Anche l’Organizzazione mondiale della sanità (Oms) sembra convinta, in assenza di molte altre alternative, che il plasma dei sopravvissuti sia al momento una strada che vale la pena percorrere.
Anche se, ovviamente, non sempre i risultati sono garantiti. La dottoressa Marie Paule Kieny,
dell’Oms, ha spiegato che sono state attivate delle partnership in Liberia, Guinea e Sierra Leone per
riuscire «ad estrarre in sicurezza il plasma e a prepararlo in modo tale che possa essere usato per il
trattamento dei contagiati ». Non è ancora chiaro quanto siero potrà essere reso disponibile, ma, ha
aggiunto la Kieny, in Liberia si sta procedendo speditamente, approntando apposite strutture. Per
William Schaffner, direttore di medicina preventiva alla Vanderbilt University di Nashville, «c’è una
forte possibilità teorica che questo metodo abbia successo, in particolare se la trasfusione avviene
nelle prime fasi della nuova diagnosi ». Il sistema immunitario attaccato da un virus crea anticorpi
specifici che attaccano lo stesso virus: se riescono a ucciderlo ne prevengono anche il ritorno e restano nell’organismo a vita. “Importare” questi anticorpi da un sopravvissuto a un nuovo malato, il
cui organismo è indebolito dal virus, aiuta quindi il sistema immunitario del paziente a reagire. Anche l’infermiera spagnola Teresa Romero, la prima persona contagiata da ebola fuori dall’Africa e
data per guarita tre giorni fa, aveva ricevuto una trasfusione di sangue da una sopravvissuta: si tratta della religiosa Paciencia Melgar, che aveva superato la malattia contratta in un ospedale della Liberia.

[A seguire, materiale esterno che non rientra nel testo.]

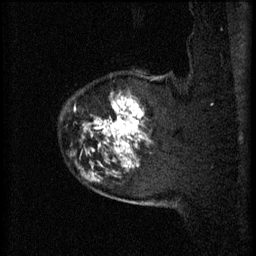
Breast MRI (dynamic contrast-enhanced), one sagittal slice; position 53 of 60 along the scan axis; 3 images stored at this slice position (order not interpretable as contrast timing); 1.5 T; TE 4.2 ms, TR 11 ms; 2 mm slice thickness; 256 × 256 image matrix, field of view 180 × 180 mm. Patient: female, 52 years.
Annotated regions visible in this slice (semi-automatically segmented with operator editing):
- analysis volume of interest (the breast-tissue region the enhancement analysis was run in; not a lesion): box from (x=83, y=70) to (x=163, y=157) px
- tumour enhancement mask (voxels above the 70 % enhancement threshold inside the analysis volume of interest): (x=84, y=98)–(x=145, y=157)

Ora la stessa Romero potrebbe donare il sangue per altri pazienti: «Le verrà presentata questa possibilità, ma dovrà decidere lei», hanno fatto sapere le autorità sanitarie. Finora l’epidemia ha
causato 4.555 morti su 9.216 casi in sette Paesi.
«Ho l’impressione che finché ha colpito solo l’Africa non abbiamo fatto niente e siamo intervenuti
solo quando c’è stato il rischio di una diffusione del virus in Europa», ha ammesso ieri il presidente
della prossima Commissione europea, Jean-Claude Juncker. Seppur in ritardo, qualcosa nella coscienza internazionale comincia a smuoversi.